# MATERIAL SHOWN
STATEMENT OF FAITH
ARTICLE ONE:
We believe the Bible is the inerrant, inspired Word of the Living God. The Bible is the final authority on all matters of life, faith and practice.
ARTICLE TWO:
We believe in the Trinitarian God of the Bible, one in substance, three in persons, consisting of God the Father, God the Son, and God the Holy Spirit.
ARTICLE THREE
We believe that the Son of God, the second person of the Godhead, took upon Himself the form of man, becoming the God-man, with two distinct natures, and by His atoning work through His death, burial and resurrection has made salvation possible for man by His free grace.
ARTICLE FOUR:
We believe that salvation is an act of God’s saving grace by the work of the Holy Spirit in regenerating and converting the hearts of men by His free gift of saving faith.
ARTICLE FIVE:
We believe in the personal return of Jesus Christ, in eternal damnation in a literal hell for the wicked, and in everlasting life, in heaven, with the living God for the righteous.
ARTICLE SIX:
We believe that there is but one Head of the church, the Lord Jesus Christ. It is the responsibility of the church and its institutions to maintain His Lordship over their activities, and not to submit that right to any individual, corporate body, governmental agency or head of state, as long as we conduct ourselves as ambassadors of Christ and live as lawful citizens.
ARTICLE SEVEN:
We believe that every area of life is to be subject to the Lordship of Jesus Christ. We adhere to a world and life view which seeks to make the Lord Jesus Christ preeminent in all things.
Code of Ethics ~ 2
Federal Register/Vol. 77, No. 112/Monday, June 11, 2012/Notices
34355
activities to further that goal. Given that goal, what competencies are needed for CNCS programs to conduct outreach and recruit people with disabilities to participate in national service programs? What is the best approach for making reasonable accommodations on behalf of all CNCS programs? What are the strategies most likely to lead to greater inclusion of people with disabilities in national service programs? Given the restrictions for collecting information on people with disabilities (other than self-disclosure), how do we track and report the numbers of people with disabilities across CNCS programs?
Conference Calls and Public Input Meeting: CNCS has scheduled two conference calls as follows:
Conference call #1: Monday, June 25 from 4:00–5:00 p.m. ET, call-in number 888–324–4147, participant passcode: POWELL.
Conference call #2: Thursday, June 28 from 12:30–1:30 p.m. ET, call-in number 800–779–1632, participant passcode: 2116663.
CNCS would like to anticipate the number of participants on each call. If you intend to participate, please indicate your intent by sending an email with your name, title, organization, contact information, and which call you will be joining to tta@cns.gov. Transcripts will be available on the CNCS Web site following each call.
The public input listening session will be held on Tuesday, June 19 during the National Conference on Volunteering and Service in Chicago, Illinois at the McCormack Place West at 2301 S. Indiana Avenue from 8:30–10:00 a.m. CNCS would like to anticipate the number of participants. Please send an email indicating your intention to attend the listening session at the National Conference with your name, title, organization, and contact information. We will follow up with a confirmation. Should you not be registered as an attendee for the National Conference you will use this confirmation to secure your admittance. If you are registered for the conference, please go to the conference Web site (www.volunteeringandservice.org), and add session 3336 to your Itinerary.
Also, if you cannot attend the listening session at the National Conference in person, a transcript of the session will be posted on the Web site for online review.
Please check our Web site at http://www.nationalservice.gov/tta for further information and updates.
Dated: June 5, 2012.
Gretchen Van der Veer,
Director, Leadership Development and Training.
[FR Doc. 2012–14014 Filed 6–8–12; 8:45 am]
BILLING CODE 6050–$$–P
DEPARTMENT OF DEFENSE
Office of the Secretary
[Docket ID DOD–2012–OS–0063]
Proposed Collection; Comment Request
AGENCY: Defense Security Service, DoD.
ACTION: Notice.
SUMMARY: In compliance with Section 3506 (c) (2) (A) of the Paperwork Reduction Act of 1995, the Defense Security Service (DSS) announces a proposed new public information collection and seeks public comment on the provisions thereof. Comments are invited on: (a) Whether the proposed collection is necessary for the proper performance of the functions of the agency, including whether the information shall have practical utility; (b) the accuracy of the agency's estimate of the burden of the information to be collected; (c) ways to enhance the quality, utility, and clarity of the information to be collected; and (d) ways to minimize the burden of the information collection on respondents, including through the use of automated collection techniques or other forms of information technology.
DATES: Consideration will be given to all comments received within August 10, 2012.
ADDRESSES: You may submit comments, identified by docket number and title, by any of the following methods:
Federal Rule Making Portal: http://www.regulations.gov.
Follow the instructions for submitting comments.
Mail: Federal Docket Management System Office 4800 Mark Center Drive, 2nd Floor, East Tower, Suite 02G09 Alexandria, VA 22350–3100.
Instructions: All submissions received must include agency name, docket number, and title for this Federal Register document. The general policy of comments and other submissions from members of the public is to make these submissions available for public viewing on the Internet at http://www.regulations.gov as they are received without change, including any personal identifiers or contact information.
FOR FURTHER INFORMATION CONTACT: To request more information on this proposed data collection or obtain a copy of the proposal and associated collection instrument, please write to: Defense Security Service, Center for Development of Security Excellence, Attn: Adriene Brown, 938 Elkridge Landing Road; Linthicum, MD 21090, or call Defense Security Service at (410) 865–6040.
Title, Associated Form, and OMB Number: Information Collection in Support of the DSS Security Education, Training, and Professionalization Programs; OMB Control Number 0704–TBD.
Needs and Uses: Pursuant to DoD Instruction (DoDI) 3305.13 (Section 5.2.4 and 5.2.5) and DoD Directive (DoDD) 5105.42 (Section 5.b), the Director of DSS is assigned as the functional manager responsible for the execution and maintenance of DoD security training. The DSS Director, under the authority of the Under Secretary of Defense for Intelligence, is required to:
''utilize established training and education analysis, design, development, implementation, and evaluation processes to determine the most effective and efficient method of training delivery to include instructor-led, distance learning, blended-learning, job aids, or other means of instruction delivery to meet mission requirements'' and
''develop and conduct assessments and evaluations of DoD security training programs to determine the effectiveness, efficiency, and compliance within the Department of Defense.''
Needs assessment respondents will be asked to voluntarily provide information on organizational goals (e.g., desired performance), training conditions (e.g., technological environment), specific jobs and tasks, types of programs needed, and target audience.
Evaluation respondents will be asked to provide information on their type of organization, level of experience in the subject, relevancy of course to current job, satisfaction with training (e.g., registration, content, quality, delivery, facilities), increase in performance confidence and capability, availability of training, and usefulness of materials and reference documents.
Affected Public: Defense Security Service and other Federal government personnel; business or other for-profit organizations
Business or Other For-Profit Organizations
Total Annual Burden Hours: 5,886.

# WORK TASK
Copy out the records in full, matching every line character for character.

# RESULT OF THE TASK
STATEMENT OF FAITH
ARTICLE ONE:
We believe the Bible is the inerrant, inspired Word of the Living God. The Bible is the final authority on all matters of life, faith and practice.
ARTICLE TWO:
We believe in the Trinitarian God of the Bible, one in substance, three in persons, consisting of God the Father, God the Son, and God the Holy Spirit.
ARTICLE THREE
We believe that the Son of God, the second person of the Godhead, took upon Himself the form of man, becoming the God-man, with two distinct natures, and by His atoning work through His death, burial and resurrection has made salvation possible for man by His free grace.
ARTICLE FOUR:
We believe that salvation is an act of God’s saving grace by the work of the Holy Spirit in regenerating and converting the hearts of men by His free gift of saving faith.
ARTICLE FIVE:
We believe in the personal return of Jesus Christ, in eternal damnation in a literal hell for the wicked, and in everlasting life, in heaven, with the living God for the righteous.
ARTICLE SIX:
We believe that there is but one Head of the church, the Lord Jesus Christ. It is the responsibility of the church and its institutions to maintain His Lordship over their activities, and not to submit that right to any individual, corporate body, governmental agency or head of state, as long as we conduct ourselves as ambassadors of Christ and live as lawful citizens.
ARTICLE SEVEN:
We believe that every area of life is to be subject to the Lordship of Jesus Christ. We adhere to a world and life view which seeks to make the Lord Jesus Christ preeminent in all things.
Code of Ethics ~ 2
Federal Register/Vol. 77, No. 112/Monday, June 11, 2012/Notices
34355
activities to further that goal. Given that goal, what competencies are needed for CNCS programs to conduct outreach and recruit people with disabilities to participate in national service programs? What is the best approach for making reasonable accommodations on behalf of all CNCS programs? What are the strategies most likely to lead to greater inclusion of people with disabilities in national service programs? Given the restrictions for collecting information on people with disabilities (other than self-disclosure), how do we track and report the numbers of people with disabilities across CNCS programs?
Conference Calls and Public Input Meeting: CNCS has scheduled two conference calls as follows:
Conference call #1: Monday, June 25 from 4:00–5:00 p.m. ET, call-in number 888–324–4147, participant passcode: POWELL.
Conference call #2: Thursday, June 28 from 12:30–1:30 p.m. ET, call-in number 800–779–1632, participant passcode: 2116663.
CNCS would like to anticipate the number of participants on each call. If you intend to participate, please indicate your intent by sending an email with your name, title, organization, contact information, and which call you will be joining to tta@cns.gov. Transcripts will be available on the CNCS Web site following each call.
The public input listening session will be held on Tuesday, June 19 during the National Conference on Volunteering and Service in Chicago, Illinois at the McCormack Place West at 2301 S. Indiana Avenue from 8:30–10:00 a.m. CNCS would like to anticipate the number of participants. Please send an email indicating your intention to attend the listening session at the National Conference with your name, title, organization, and contact information. We will follow up with a confirmation. Should you not be registered as an attendee for the National Conference you will use this confirmation to secure your admittance. If you are registered for the conference, please go to the conference Web site (www.volunteeringandservice.org), and add session 3336 to your Itinerary.
Also, if you cannot attend the listening session at the National Conference in person, a transcript of the session will be posted on the Web site for online review.
Please check our Web site at http://www.nationalservice.gov/tta for further information and updates.
Dated: June 5, 2012.
Gretchen Van der Veer,
Director, Leadership Development and Training.
[FR Doc. 2012–14014 Filed 6–8–12; 8:45 am]
BILLING CODE 6050–$$–P
DEPARTMENT OF DEFENSE
Office of the Secretary
[Docket ID DOD–2012–OS–0063]
Proposed Collection; Comment Request
AGENCY: Defense Security Service, DoD.
ACTION: Notice.
SUMMARY: In compliance with Section 3506 (c) (2) (A) of the Paperwork Reduction Act of 1995, the Defense Security Service (DSS) announces a proposed new public information collection and seeks public comment on the provisions thereof. Comments are invited on: (a) Whether the proposed collection is necessary for the proper performance of the functions of the agency, including whether the information shall have practical utility; (b) the accuracy of the agency's estimate of the burden of the information to be collected; (c) ways to enhance the quality, utility, and clarity of the information to be collected; and (d) ways to minimize the burden of the information collection on respondents, including through the use of automated collection techniques or other forms of information technology.
DATES: Consideration will be given to all comments received within August 10, 2012.
ADDRESSES: You may submit comments, identified by docket number and title, by any of the following methods:
Federal Rule Making Portal: http://www.regulations.gov.
Follow the instructions for submitting comments.
Mail: Federal Docket Management System Office 4800 Mark Center Drive, 2nd Floor, East Tower, Suite 02G09 Alexandria, VA 22350–3100.
Instructions: All submissions received must include agency name, docket number, and title for this Federal Register document. The general policy of comments and other submissions from members of the public is to make these submissions available for public viewing on the Internet at http://www.regulations.gov as they are received without change, including any personal identifiers or contact information.
FOR FURTHER INFORMATION CONTACT: To request more information on this proposed data collection or obtain a copy of the proposal and associated collection instrument, please write to: Defense Security Service, Center for Development of Security Excellence, Attn: Adriene Brown, 938 Elkridge Landing Road; Linthicum, MD 21090, or call Defense Security Service at (410) 865–6040.
Title, Associated Form, and OMB Number: Information Collection in Support of the DSS Security Education, Training, and Professionalization Programs; OMB Control Number 0704–TBD.
Needs and Uses: Pursuant to DoD Instruction (DoDI) 3305.13 (Section 5.2.4 and 5.2.5) and DoD Directive (DoDD) 5105.42 (Section 5.b), the Director of DSS is assigned as the functional manager responsible for the execution and maintenance of DoD security training. The DSS Director, under the authority of the Under Secretary of Defense for Intelligence, is required to:
''utilize established training and education analysis, design, development, implementation, and evaluation processes to determine the most effective and efficient method of training delivery to include instructor-led, distance learning, blended-learning, job aids, or other means of instruction delivery to meet mission requirements'' and
''develop and conduct assessments and evaluations of DoD security training programs to determine the effectiveness, efficiency, and compliance within the Department of Defense.''
Needs assessment respondents will be asked to voluntarily provide information on organizational goals (e.g., desired performance), training conditions (e.g., technological environment), specific jobs and tasks, types of programs needed, and target audience.
Evaluation respondents will be asked to provide information on their type of organization, level of experience in the subject, relevancy of course to current job, satisfaction with training (e.g., registration, content, quality, delivery, facilities), increase in performance confidence and capability, availability of training, and usefulness of materials and reference documents.
Affected Public: Defense Security Service and other Federal government personnel; business or other for-profit organizations
Business or Other For-Profit Organizations
Total Annual Burden Hours: 5,886.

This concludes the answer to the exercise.